#### Activity 1
From the passage on Daruma dolls, reproduce verbatim the portion starting at "Other than sake" and ending at "wishes through blackmail.".
#### Activity 2
Summarize the passage on Daruma dolls in two sentences.
#### Activity 3
Answer these questions using the passage on Daruma dolls:
(a) What color are Daruma dolls painted?
(b) What does a person paint onto the doll with a marker after first purchasing it?
(c) When is the doll's second eye painted on?

What Is the Daruma Doll?
Other than sake that comes in cardboard juice boxes, one of the most peculiar souvenirs people bring back from Japan are Daruma dolls. These are small round figures painted red with great big mustaches and empty eyes that make them look as if they overdid it a bit on the boxed nihonshu. But they aren’t meant only for tourists. A lot of Japanese families actually own a mustachioed red ball with a thousand-mile stare of their own because, in Japan, the Daruma is a little bit like a genie that grants your wishes through blackmail.
When first purchased, Daruma dolls have blank, white eyes so that you can paint a new peeper onto them with a marker. Next, you wish for something like passing your next big exam, with the implicit promise that you’ll paint Daruma’s second eye on after he’s granted you your wish. Some people may also choose to write their wishes somewhere on the doll, to constantly remind it that if it ever wants to enjoy 3D movies again, it better start working on making your dreams come true. But the whole ocular extortion isn’t even close to the grizzliest parts of the doll. For that, we have to go back a few centuries and talk about what first inspired it.
The disturbing history behind the Daruma Doll…and it gets darker.

Stored data entries:
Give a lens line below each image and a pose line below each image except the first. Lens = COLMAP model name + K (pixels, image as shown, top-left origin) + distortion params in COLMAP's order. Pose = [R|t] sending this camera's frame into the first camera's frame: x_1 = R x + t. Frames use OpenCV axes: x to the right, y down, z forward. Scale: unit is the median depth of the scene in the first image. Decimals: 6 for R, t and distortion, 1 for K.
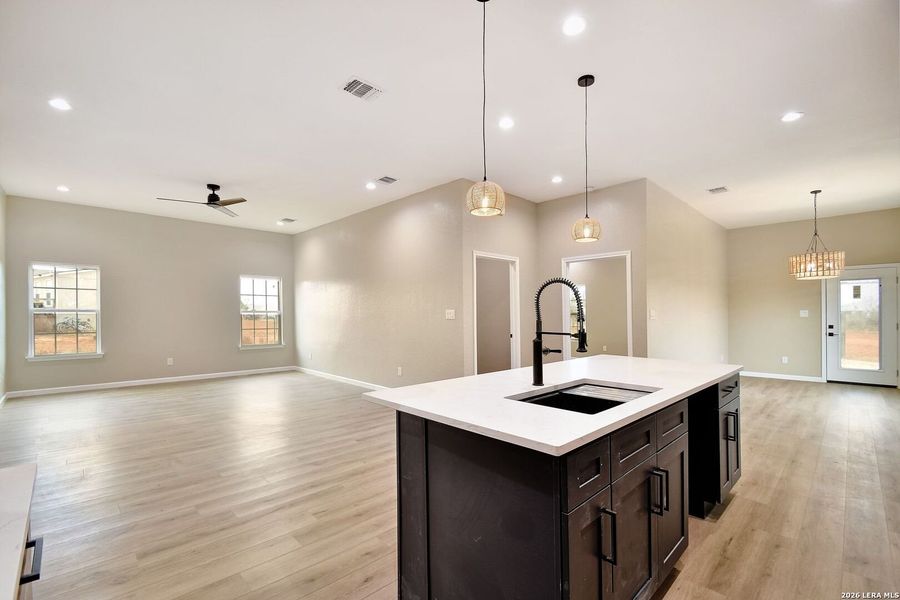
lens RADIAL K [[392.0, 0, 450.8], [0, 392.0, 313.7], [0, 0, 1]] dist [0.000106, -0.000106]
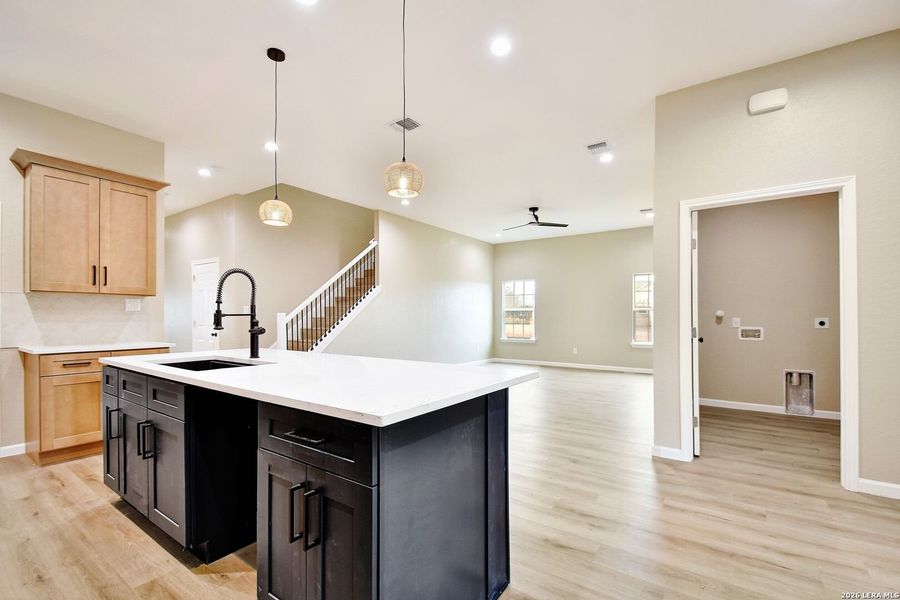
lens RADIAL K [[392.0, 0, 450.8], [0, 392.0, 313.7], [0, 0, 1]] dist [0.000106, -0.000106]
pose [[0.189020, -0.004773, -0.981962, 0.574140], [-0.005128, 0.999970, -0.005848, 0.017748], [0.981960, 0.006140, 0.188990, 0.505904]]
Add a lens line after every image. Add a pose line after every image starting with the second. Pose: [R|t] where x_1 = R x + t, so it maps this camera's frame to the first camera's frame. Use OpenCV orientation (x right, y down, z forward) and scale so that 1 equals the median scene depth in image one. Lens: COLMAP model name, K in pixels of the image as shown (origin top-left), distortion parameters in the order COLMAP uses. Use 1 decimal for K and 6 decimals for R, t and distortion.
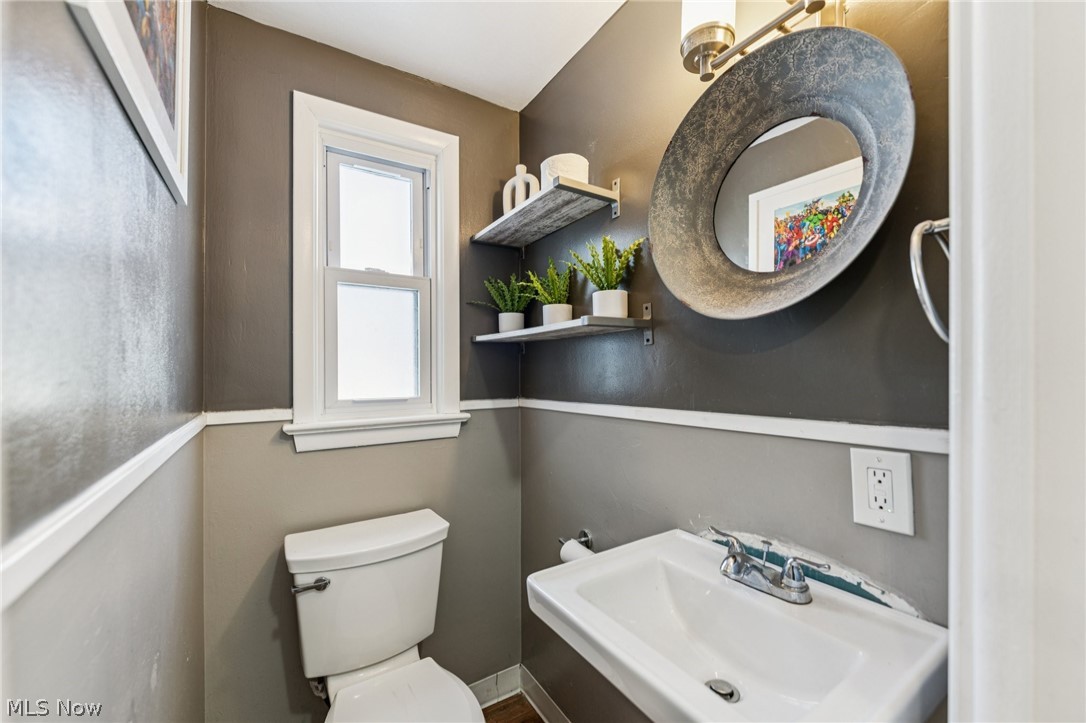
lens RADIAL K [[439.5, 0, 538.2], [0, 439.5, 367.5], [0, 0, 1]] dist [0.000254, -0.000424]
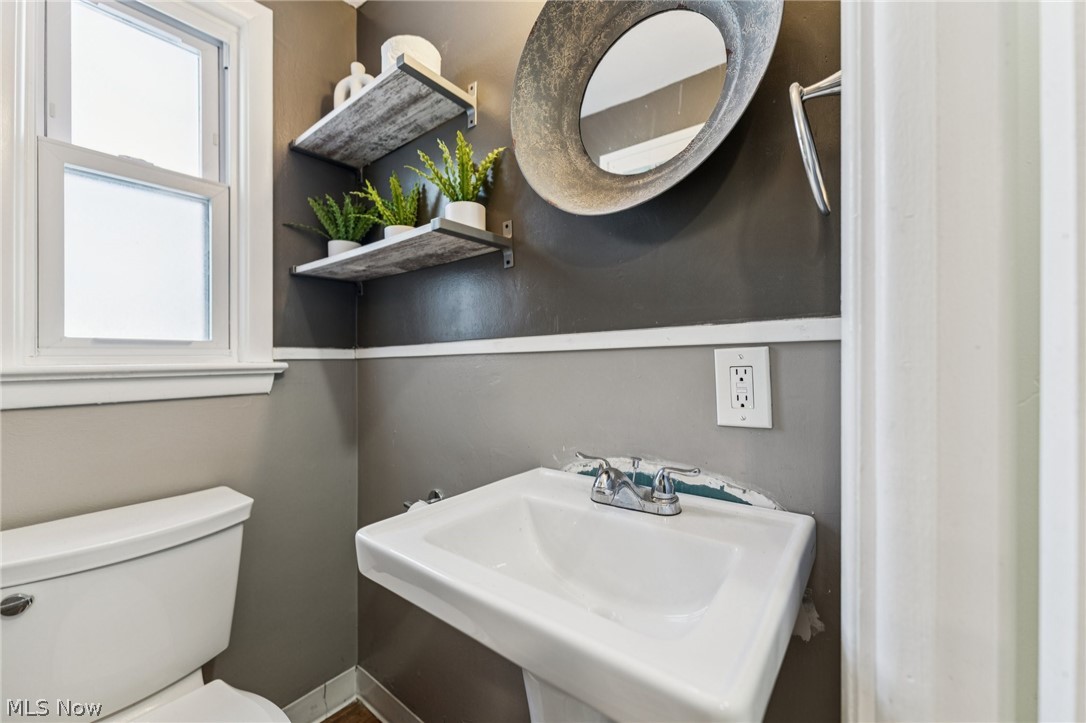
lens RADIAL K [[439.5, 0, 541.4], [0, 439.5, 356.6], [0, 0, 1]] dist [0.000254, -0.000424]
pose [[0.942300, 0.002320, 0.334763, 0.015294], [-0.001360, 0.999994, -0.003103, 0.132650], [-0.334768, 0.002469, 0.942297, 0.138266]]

#### Your response 1
Other than sake that comes in cardboard juice boxes, one of the most peculiar souvenirs people bring back from Japan are Daruma dolls. These are small round figures painted red with great big mustaches and empty eyes that make them look as if they overdid it a bit on the boxed nihonshu. But they aren’t meant only for tourists. A lot of Japanese families actually own a mustachioed red ball with a thousand-mile stare of their own because, in Japan, the Daruma is a little bit like a genie that grants your wishes through blackmail.

#### Your response 2
Daruma dolls are small, round red figures with large mustaches and blank eyes, regarded as a peculiar souvenir from Japan but also owned by many Japanese families. An owner paints one eye on the doll while wishing for something such as passing an exam and promises to paint the second eye once the wish is granted, sometimes also writing the wish on the doll.

#### Your response 3
(a) Red.
(b) One eye, on the blank, white eyes.
(c) After the doll has granted the wish.